A hegemonia construída pelo equipe do Rio de Janeiro é mais representativa por possuir um antagonista à altura. O Osasco. Seja nas fases em que teve o BCN, a Finasa ou a Nestlé como patrocínio master, o time de Osasco sempre foi o principal rival da equipe do Rexona. É coisa do nível de Barcelona e Real Madrid na Espanha, se bobear.

O confronto das duas equipes já é a maior rivalidade do vôlei nacional faz tempo. Já soma 82 partidas, com 48 vitórias do Rio de Janeiro, contra 35 do Osasco. Os times se enfrentaram em onze finais de Superliga, o que já é quase a metade das edições. São oito títulos da equipe carioca diante das rivais paulista, que só venceram três decisões em que o clássico valia a taça.

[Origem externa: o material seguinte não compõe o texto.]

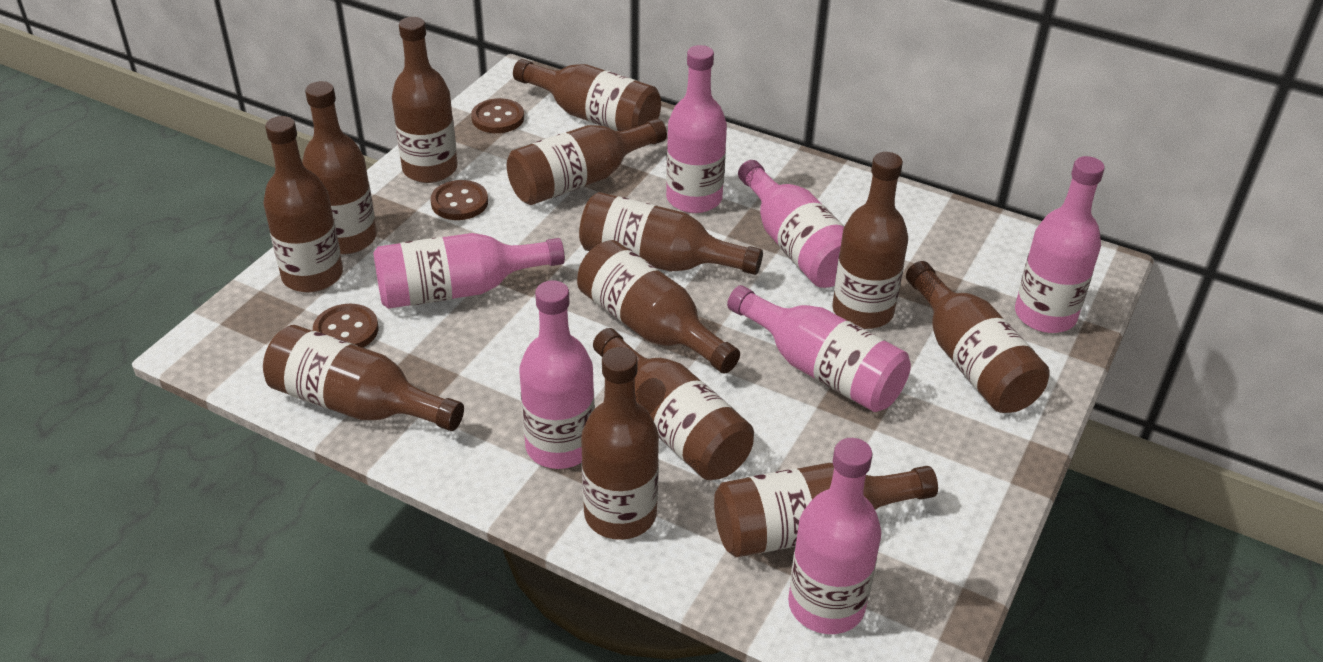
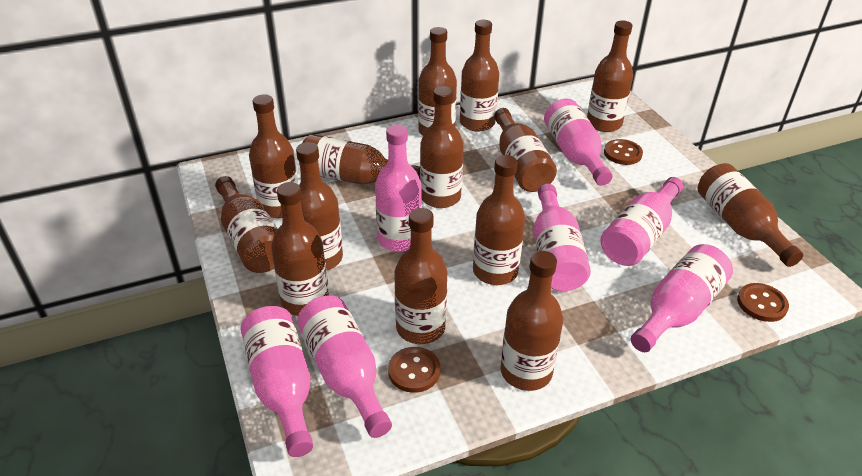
brown bottle: [263,116,343,292] [263,325,464,431] [302,81,377,254] [392,17,458,183] [507,119,667,205] [513,59,661,131] [577,240,740,374] [579,192,763,275] [581,347,659,540] [593,328,754,480] [714,463,938,557] [832,152,908,329] [906,261,1050,413] = 13 -> [215,176,278,273] [249,94,299,218] [271,182,329,316] [296,142,343,271] [299,134,420,185] [394,208,448,344] [418,27,457,135] [420,86,464,208] [460,20,499,132] [473,155,525,285] [494,108,557,192] [500,251,563,391] [587,21,633,132] [698,163,803,267] = 14

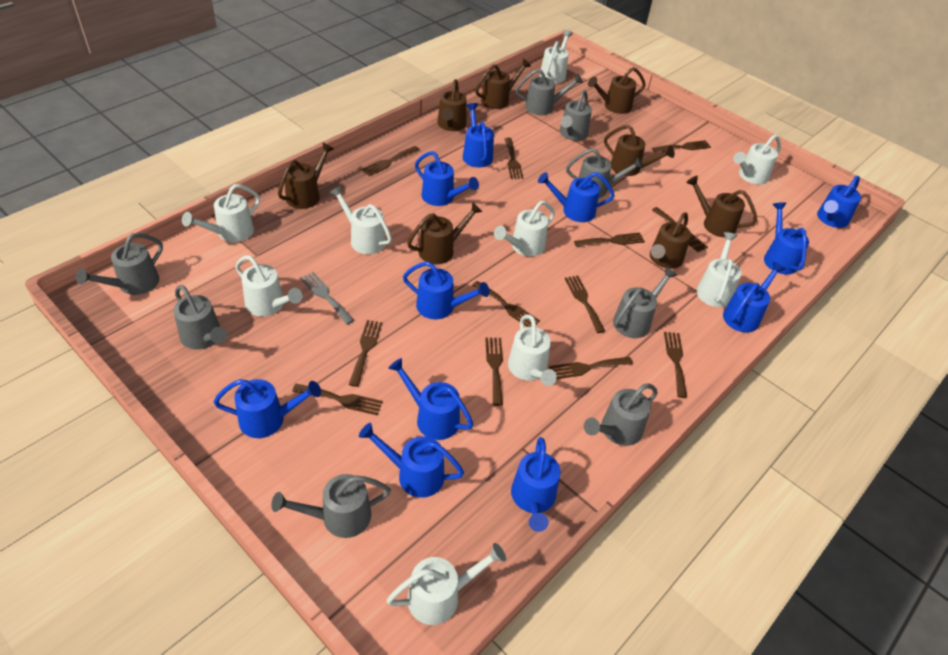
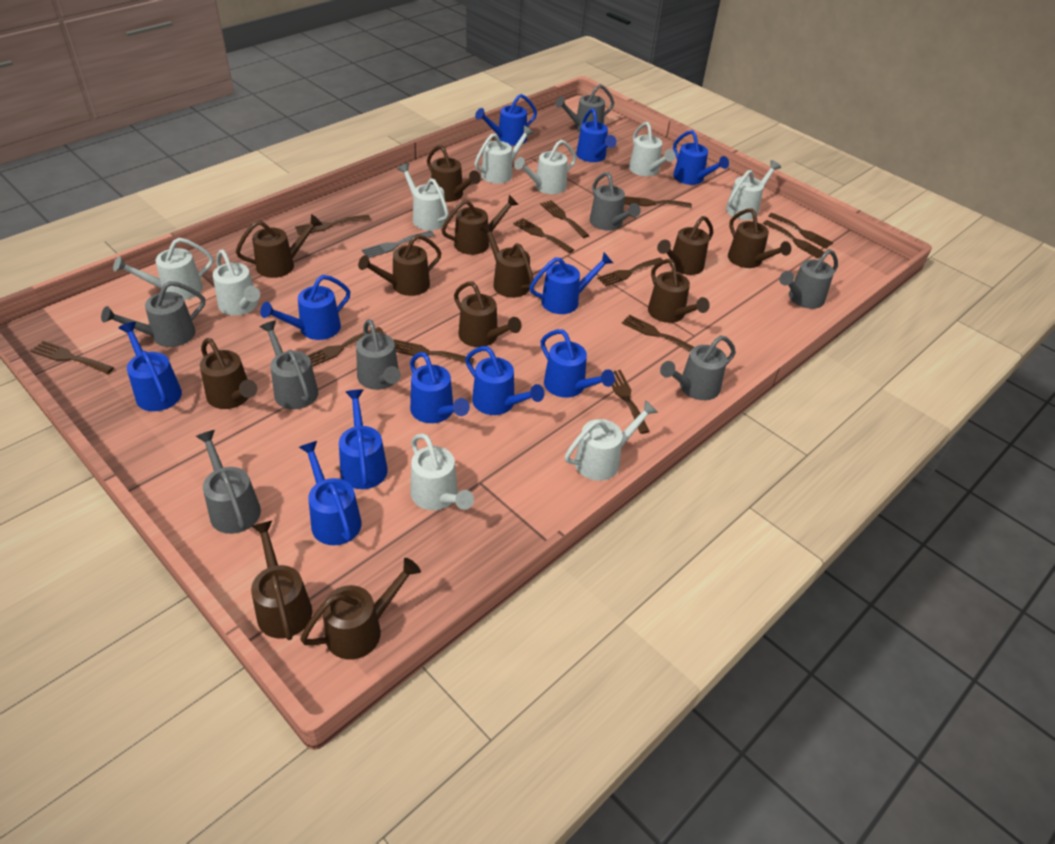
brown watering can: [278,143,334,209] [407,202,482,264] [437,79,466,131] [475,59,531,109] [588,67,646,114] [604,125,675,176] [650,212,691,269] [686,175,757,237] = 8 -> [200,338,257,409] [236,214,322,278] [251,521,312,640] [300,558,421,660] [358,234,442,296] [427,145,481,202] [441,195,519,255] [454,282,522,347] [480,223,533,298] [648,259,710,323] [657,216,713,275] [728,208,791,268] = 12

Abaixo os melhores momentos da decisão 2016/17

Uma das personagens que mais representa a fase carioca do vôlei da Rexona é a libero Fabi. A atleta que já fez história com a seleção brasileira, atingiu a incrível marca de 12 finais seguidas da Superliga pelo Rio e dez títulos pelo time carioca. Mas quem mais jogou finais pelo time foi Regiane. Outro nome intimamente ligado ao time na sua fase carioca, a capitã fez 13 finais seguidas é dona da maior pontuação em clássicos disputados em finais (30 pontos na decisão de 2006/2007).

Rexona campeao 2017

Fabi puxa a fila da comemoração da Superliga 2017. FOTO: André Durão/globoesporte.com

Também existem aquelas que atuaram pelas duas equipes. Sheilla e Dani Lins, nomes de peso do vôlei brasileiro, estão nesta lista. A mineira Sheilla, por exemplo, trocou de lado logo depois de estabelecer o recorde de pontos da Superliga pelo Rio (494), na temporada 2010/2011.

Mas o maior de todos os nomes dessa história da Rexona com o vôlei é Bernardinho. O técnico está no projeto há 20 anos, desde o Paraná Vôlei Clube. Sempre à beira da quadra com seu temperamento explosivo.

Se um domínio tão amplo de uma equipe, ou de uma rivalidade como essa, se preferirem, é bom ou não, isso é outra história. Uma discussão para depois. O negócio é que o vólei brasileiro é muito desequilibrado. E boa parte da culpa é da competição do projeto da Rexona para o vôlei feminino.